## [Exercise brief]
Copy out every line of the data that has the word "output" somewhere in it.

◆ ◆ ◆ ◆

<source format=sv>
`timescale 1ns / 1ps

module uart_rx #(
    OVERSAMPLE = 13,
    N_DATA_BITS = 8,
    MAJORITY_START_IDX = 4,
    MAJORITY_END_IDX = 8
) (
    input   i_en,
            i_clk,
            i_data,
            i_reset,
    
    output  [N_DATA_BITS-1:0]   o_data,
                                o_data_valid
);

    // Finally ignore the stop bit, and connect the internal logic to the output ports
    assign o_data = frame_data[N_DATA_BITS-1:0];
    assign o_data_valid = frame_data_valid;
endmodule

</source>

◆ ◆ ◆ ◆

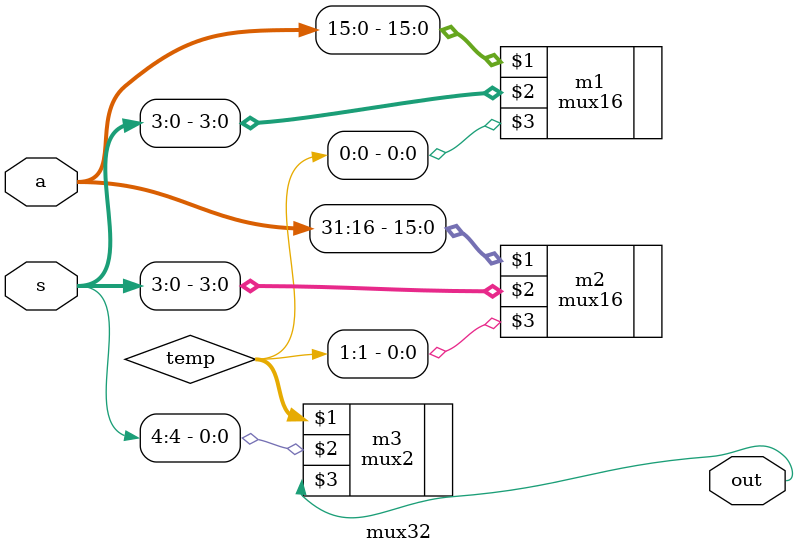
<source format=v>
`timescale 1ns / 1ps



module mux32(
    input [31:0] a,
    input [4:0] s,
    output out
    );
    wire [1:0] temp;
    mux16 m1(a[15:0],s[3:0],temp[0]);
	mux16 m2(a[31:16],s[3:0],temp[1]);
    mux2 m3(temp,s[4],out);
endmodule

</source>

◆ ◆ ◆ ◆

## [Response]
    output  [N_DATA_BITS-1:0]   o_data,
    // Finally ignore the stop bit, and connect the internal logic to the output ports
    output out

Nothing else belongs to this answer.